On Tue, Mar 15, 2022 at 04:01:45PM +0800, zhanchengbin wrote:
> If the system crashes when a file is being truncated, we will get a
> problematic inode,
> and it will be added into fs->super->s_last_orphan.
> When we run `e2fsck -a img`, the s_last_orphan list will be traversed and
> deleted.
> During this period, orphan inodes in the s_last_orphan list with
> i_links_count==0 can
> be deleted, and orphan inodes with i_links_count !=0 (ex. the truncated
> inode)
> cannot be deleted. However, when there are some orphan inodes with
> i_links_count !=0,
> the EXT2_VALID_FS is still assigned to fs->super->s_state, the deeper
> checkers are skipped
> with some inconsistency problems.

That's not supposed to happen. We regularly put inodes on the orphan
list when they are being truncated so that if we crash, the truncation
operation can be completed as part of the journal recovery and remount
operation. This is true regardles sof whether the recovery is done by
e2fsck or by the kernel.

If a crash during a truncate leads to an inconsistent file system
after the file system is mounted, or after e2fsck does the journal
replay and orphan inode list processing, that's a kernel bug, and we
should fix the bug in the kernel.

Do you have a reliable reproducer for this situation?

Thanks,

- Ted

2022-03-18 10:48:38

by zhanchengbin

[permalink] [raw]
Subject: Re: e2fsck: do not skip deeper checkers when s_last_orphan list has truncated inodes



在 2022/3/16 1:54, Theodore Ts'o 写道:
> On Tue, Mar 15, 2022 at 04:01:45PM +0800, zhanchengbin wrote:
>> If the system crashes when a file is being truncated, we will get a
>> problematic inode,
>> and it will be added into fs->super->s_last_orphan.
>> When we run `e2fsck -a img`, the s_last_orphan list will be traversed and
>> deleted.
>> During this period, orphan inodes in the s_last_orphan list with
>> i_links_count==0 can
>> be deleted, and orphan inodes with i_links_count !=0 (ex. the truncated
>> inode)
>> cannot be deleted. However, when there are some orphan inodes with
>> i_links_count !=0,
>> the EXT2_VALID_FS is still assigned to fs->super->s_state, the deeper
>> checkers are skipped
>> with some inconsistency problems.
>
> That's not supposed to happen. We regularly put inodes on the orphan
> list when they are being truncated so that if we crash, the truncation
> operation can be completed as part of the journal recovery and remount
> operation. This is true regardles sof whether the recovery is done by
> e2fsck or by the kernel.

Yes, you are right.
Truncated has been completed,and file ACL has been set to zero in
release_inode_blocks(), but the i_blocks was not subtracted acl blocks.
So i_blocks is inconsistent。
Li Jinlin sent a patch yesterday to fix it.

>
> If a crash during a truncate leads to an inconsistent file system
> after the file system is mounted, or after e2fsck does the journal
> replay and orphan inode list processing, that's a kernel bug, and we
> should fix the bug in the kernel.
>
> Do you have a reliable reproducer for this situation?

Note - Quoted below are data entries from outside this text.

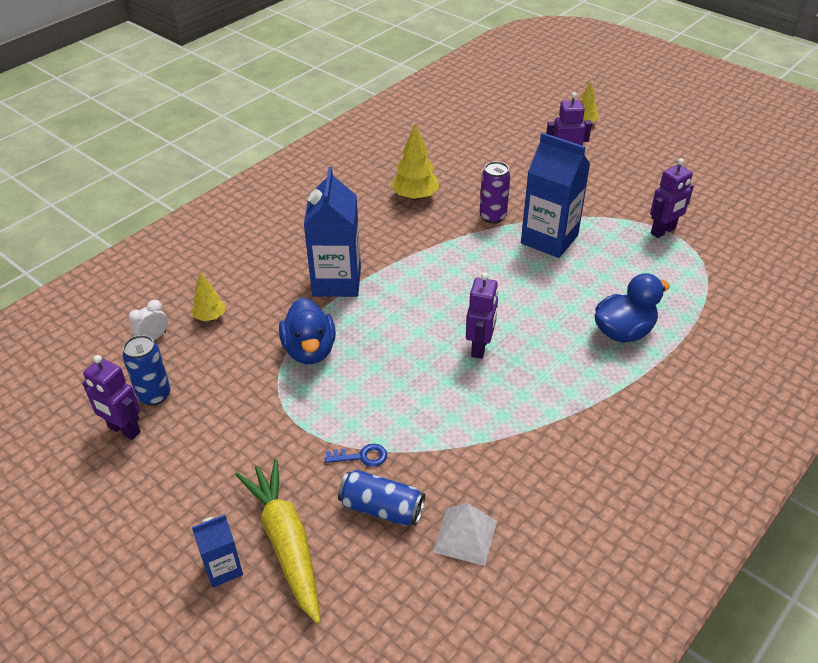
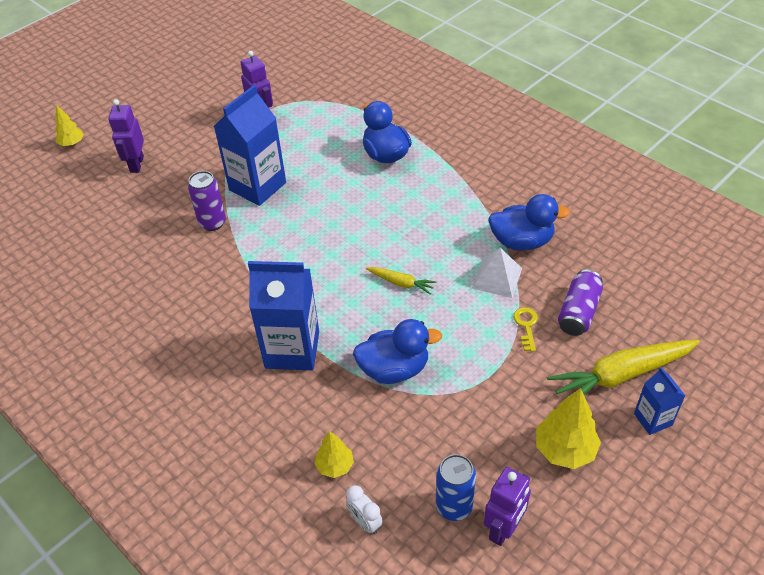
camera: 85 degrees left, 5 degrees up
blue key [325,444,387,467] -> yellow key [513,307,538,352]
blue can [338,470,425,526] -> purple can [558,270,603,336]
yellow tree [391,124,439,200] -> yellow tree moved to [536,388,601,469]
white pyramid [433,503,497,566] -> white pyramid moved to [472,248,522,298]
purple robot [466,273,498,359] -> none
none -> yellow carrot [366,267,437,295]
none -> blue duck [488,194,570,251]

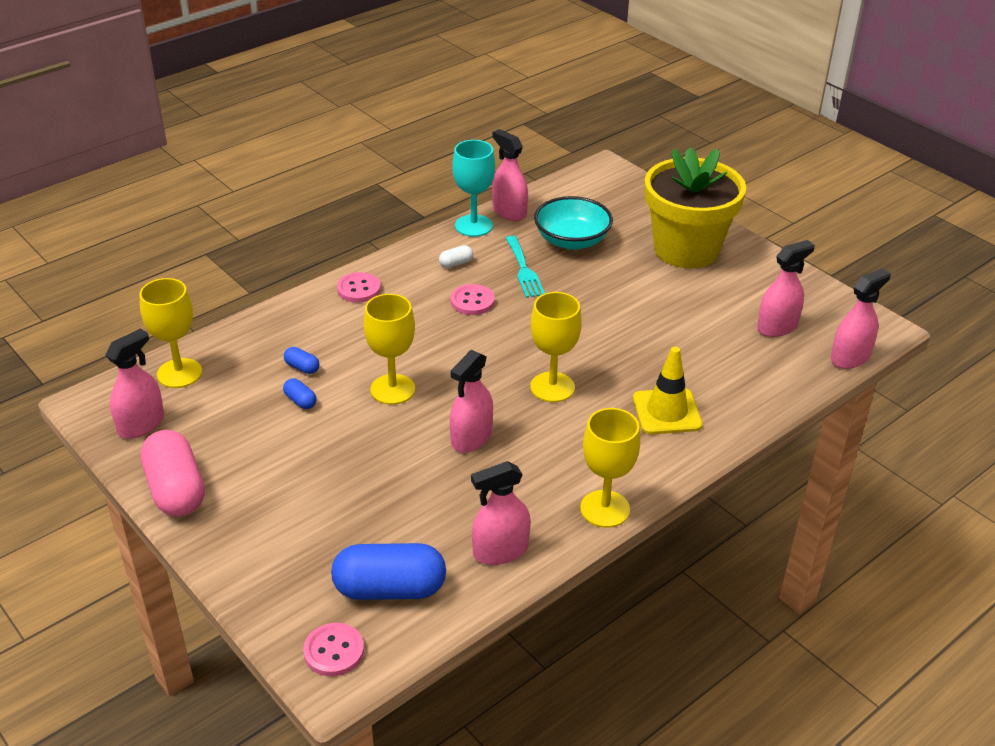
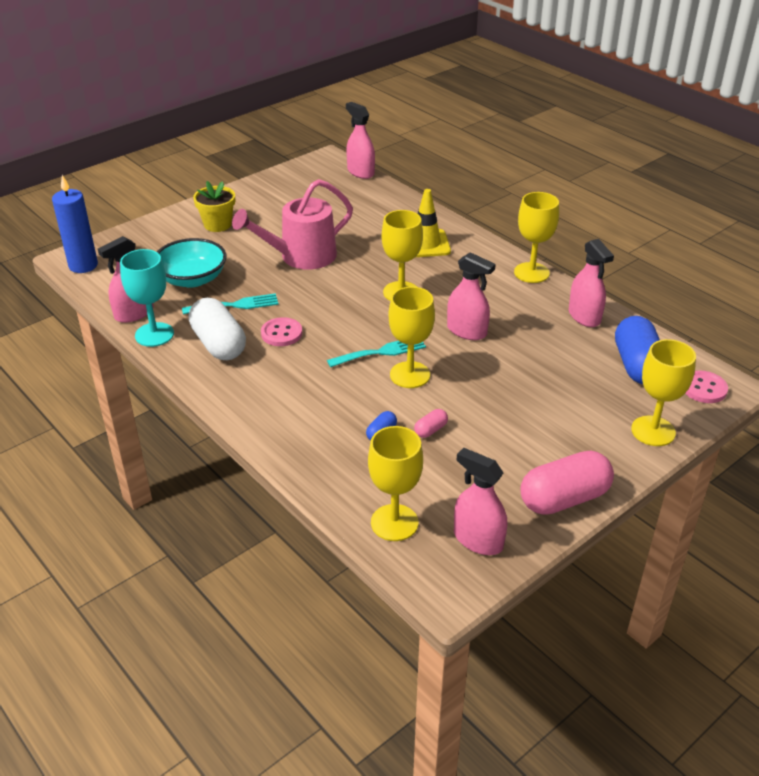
camera: 90 degrees left, 0 degrees up
blue capsule [283,378,317,409] -> pink capsule [414,409,448,438]
pink button [337,272,381,302] -> none
white capsule [439,245,473,268] -> white capsule [189,298,246,360], size x2.30
yellow flower pot [645,147,746,268] -> yellow flower pot [193,181,235,232], size x0.49
pink spray bottle [757,240,815,337] -> none
none -> blue candle [52,175,98,273]
none -> pink watering can [232,179,353,270]
none -> turquoise fork [327,341,426,367]
none -> yellow goblet [631,339,696,446]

I have a reproducer but it is not necessarily:
#!/bin/bash
disk_list=$(multipath -ll | grep filedisk | awk '{print $1}')

for disk in ${disk_list}
do
mkfs.ext4 -F /dev/mapper/$disk
mkdir ${disk}
done

function err_inject()
{
iscsiadm -m node -p 127.0.0.1 -u &> /dev/null
iscsiadm -m node -p 127.0.0.1 -l &> /dev/null
sleep 1
iscsiadm -m node -p 9.82.236.206 -u &> /dev/null
iscsiadm -m node -p 9.82.236.206 -l &> /dev/null
sleep 1

iscsiadm -m node -p 127.0.0.1 -u &> /dev/null
iscsiadm -m node -p 127.0.0.1 -l &> /dev/null
iscsiadm -m node -p 9.82.236.206 -u &> /dev/null
iscsiadm -m node -p 9.82.236.206 -l &> /dev/null
sleep 1
}



count=0
while true
do
((count=count+1))
for disk in ${disk_list}
do
while true
do
mount -o data_err=abort,errors=remount-ro /dev/mapper/$disk
$disk && break
sleep 0.1
done
nohup fsstress -d $(pwd)/$disk -l 10 -n 1000 -p 10 &>/dev/null &
done

sleep 5

for disk in ${disk_list}
do
dm=$(multipath -ll | grep -w $disk | awk '{print $2}')
aqu_sz=$(iostat -x 1 -d 2 | grep -w $dm | tail -1 | awk '{print
$(NF-1)}')
util=$(iostat -x 1 -d 2 | grep -w $dm | tail -1 | awk '{print
$NF}')
#if [ "${aqu_sz}" == "0.00" -o "$util" == "0.00" ];then
# iostat -x 1 -d 2
# exit 1
#fi
mount | grep $disk | grep '(ro' && exit 1
done

err_inject

while [ -n "`pidof fsstress`" ]
do
sleep 1
done

for disk in ${disk_list}
do
umount $disk
dm=$(multipath -ll | grep -w $disk | awk '{print $2}')
aqu_sz=$(iostat -x 1 -d 2 | grep -w $dm | tail -1 | awk '{print
$(NF-1)}')
util=$(iostat -x 1 -d 2 | grep -w $dm | tail -1 | awk '{print
$NF}')
if [ "${aqu_sz}" != "0.00" -o "$util" != "0.00" ];then
iostat -x 1 -d 2
exit 1
fi

dd bs=1M if=/dev/mapper/$disk of=/root/dockerback

fsck.ext4 -a /dev/mapper/$disk
ret=$?
if [ $ret -ne 0 -a $ret -ne 1 ]; then
exit 1
fi

fsck.ext4 -fn /dev/mapper/$disk
ret=$?
if [ $ret -ne 0 ]; then
exit 1
fi
done

if [ $count -gt 5 ];then
echo 3 > /proc/sys/vm/drop_caches
sleep 1
cat /proc/meminfo >> mem.txt
echo "" >> mem.txt
slabtop -o >> slab.txt
echo "" >> slab.txt
count=0
fi
done

>
> Thanks,
>
> - Ted
> .
>